1
$\begingroup$

in this question, can I just do direct substitution? $\lim_{x\to 0^+}\ln(\sin(x))$

Thanks!

  • 0
    oh yea its DNE, i see... so what is the correct step of solving it?2012-09-30

3 Answers 3

3

You can’t substitute $x=0$, since $\ln 0$ is undefined, but you can use the fact that $\sin x\to 0^+$ as $x\to 0^+$ to say that

$\lim_{x\to 0^+}\ln\sin x=\lim_{x\to 0^+}\ln x\;.$

That’s a limit that you should know: $\lim_{x\to 0^+}\ln x=-\infty\;.$

2

That works when the function is continuous at the limit point. As it stands, the function is not (since it isn't defined there), so I wouldn't look at it that way.
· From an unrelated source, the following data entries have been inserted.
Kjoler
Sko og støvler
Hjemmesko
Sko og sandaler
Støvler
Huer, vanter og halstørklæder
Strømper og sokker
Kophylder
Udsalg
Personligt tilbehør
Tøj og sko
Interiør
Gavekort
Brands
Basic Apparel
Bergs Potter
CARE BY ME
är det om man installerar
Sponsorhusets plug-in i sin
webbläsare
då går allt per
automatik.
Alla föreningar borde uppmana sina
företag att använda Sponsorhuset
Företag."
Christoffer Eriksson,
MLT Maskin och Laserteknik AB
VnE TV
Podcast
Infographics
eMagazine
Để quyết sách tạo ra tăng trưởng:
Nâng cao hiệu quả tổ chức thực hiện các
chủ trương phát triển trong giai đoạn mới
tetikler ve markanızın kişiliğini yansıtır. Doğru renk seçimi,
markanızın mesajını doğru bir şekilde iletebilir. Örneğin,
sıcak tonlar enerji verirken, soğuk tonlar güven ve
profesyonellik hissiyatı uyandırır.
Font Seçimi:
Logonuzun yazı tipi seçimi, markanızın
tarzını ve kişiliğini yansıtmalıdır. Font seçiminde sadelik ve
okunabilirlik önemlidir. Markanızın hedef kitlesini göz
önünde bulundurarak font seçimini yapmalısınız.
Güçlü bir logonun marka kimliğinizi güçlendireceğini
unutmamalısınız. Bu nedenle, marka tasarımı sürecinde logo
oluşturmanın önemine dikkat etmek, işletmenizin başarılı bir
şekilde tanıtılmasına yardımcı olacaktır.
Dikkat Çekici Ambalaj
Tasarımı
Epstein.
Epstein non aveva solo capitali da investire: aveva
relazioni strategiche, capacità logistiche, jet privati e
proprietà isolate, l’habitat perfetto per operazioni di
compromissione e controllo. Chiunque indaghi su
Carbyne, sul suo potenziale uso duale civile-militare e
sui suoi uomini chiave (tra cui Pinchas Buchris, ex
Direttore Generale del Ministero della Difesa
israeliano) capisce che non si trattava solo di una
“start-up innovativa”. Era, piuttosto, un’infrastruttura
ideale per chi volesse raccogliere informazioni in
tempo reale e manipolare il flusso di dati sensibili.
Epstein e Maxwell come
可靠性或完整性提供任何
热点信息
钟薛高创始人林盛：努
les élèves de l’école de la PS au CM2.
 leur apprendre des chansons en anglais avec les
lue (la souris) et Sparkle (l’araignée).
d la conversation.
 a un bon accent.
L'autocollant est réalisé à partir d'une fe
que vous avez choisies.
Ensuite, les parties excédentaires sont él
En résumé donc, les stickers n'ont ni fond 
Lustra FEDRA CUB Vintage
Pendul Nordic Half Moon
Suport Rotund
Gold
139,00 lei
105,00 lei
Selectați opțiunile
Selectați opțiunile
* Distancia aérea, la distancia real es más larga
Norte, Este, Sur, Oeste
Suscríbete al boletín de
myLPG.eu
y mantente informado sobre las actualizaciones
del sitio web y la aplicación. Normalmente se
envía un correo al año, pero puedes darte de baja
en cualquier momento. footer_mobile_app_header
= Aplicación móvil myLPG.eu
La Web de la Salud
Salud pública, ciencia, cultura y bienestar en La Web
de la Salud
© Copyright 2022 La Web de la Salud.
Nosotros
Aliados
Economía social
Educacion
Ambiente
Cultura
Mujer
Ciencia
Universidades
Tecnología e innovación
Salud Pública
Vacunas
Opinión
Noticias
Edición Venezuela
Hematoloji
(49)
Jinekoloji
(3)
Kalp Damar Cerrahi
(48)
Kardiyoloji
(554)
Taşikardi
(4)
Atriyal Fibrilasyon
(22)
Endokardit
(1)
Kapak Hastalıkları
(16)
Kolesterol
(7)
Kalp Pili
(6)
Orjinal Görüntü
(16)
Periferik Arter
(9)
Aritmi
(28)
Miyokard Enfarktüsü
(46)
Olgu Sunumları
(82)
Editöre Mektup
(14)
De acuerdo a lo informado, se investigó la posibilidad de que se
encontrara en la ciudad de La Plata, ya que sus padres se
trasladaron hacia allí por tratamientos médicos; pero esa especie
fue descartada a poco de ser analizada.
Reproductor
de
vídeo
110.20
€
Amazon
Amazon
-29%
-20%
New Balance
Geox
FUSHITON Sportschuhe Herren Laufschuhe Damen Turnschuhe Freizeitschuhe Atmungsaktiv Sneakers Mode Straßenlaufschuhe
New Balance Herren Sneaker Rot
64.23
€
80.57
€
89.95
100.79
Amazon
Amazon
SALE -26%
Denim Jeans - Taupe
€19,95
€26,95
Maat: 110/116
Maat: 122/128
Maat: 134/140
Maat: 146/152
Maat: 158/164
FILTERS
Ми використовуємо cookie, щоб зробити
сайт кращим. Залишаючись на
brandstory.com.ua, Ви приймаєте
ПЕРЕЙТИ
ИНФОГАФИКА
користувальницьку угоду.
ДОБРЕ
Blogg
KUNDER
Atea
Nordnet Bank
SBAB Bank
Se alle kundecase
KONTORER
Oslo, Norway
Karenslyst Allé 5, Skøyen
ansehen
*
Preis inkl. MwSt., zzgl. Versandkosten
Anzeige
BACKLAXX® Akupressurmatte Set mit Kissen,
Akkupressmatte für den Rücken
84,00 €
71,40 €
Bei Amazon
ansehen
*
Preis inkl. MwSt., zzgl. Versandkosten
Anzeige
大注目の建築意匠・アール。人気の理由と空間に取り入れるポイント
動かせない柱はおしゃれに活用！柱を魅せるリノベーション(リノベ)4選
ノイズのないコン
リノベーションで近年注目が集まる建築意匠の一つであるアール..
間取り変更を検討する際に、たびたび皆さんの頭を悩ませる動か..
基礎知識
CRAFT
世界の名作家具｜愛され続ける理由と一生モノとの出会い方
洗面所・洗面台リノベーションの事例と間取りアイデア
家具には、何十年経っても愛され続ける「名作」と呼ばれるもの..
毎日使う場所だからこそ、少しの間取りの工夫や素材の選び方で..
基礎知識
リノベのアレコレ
However you can substitute $u= \sin x$. Then as $x\to 0^+, u\to 0^+$, so

$\lim_{x\to 0^+}\ln(\sin x)=\lim_{u\to 0^+}\ln u$

The limit diverges to $-\infty$. It seems like you're trying to say that $\ln(0)=-\infty$, which is incorrect.

0

Try

$\ln( \lim_{x\to 0^+} \sin(x) )$

So as $x \to 0^+$, $\ln(\sin(x) ) \to -\infty$